The normative state, one
of the preconditions for the stability of the democratic order, has been
exhibiting signs of deterioration. Prerogative or arbitrary decision-making that
undermined the principles of public administration and ethicalness in general
has been on the rise, not just in the obvious operational spaces such as the
public service, but has been entrenching itself on a large scale in local
government.
Perhaps
the first step is to recognise that 40% is a loss of state power, and it might be
the beginning of an irreversible decline. The time to declare an organisational
state of emergency might be now. Suspend all leadership contests and, by
default, disputes. Govern the party with task teams. Incorporate renewal
objectives into the performance framework.

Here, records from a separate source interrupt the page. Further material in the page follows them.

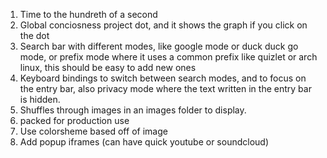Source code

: 1. Time to the hundreth of a second
2. Global conciosness project dot, and it shows the graph if you click on the dot
3. Search bar with different modes, like google mode or duck duck go mode, or prefix mode where it uses a common prefix like quizlet or arch linux, this should be easy to add new ones
4. Keyboard bindings to switch between search modes, and to focus on the entry bar, also privacy mode where the text written in the entry bar is hidden.
5. Shuffles through images in an images folder to display.
6. packed for production use
7. Use colorsheme based off of image
8. Add popup iframes (can have quick youtube or soundcloud)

The National General Council should
be about charting a way forward. Watch closely how society is evolving and what
new member behaviours are emerging.
The truth is that resurrecting
the ANC to its former self will be impossible. The political landscape is
disrupted; unless the ANC leverages this disruption to its advantage, it will
be destabilised. In dealing with this leadership, not only those who find
themselves in the NEC but also in its broadest sense, must show restraint and
recapture a degree of respect to regain their fractured reputation. This will
require acute departures from how those sitting in positions to start
acknowledging that politics is an elite activity and would require intense
consultation with the ANC’s own elites.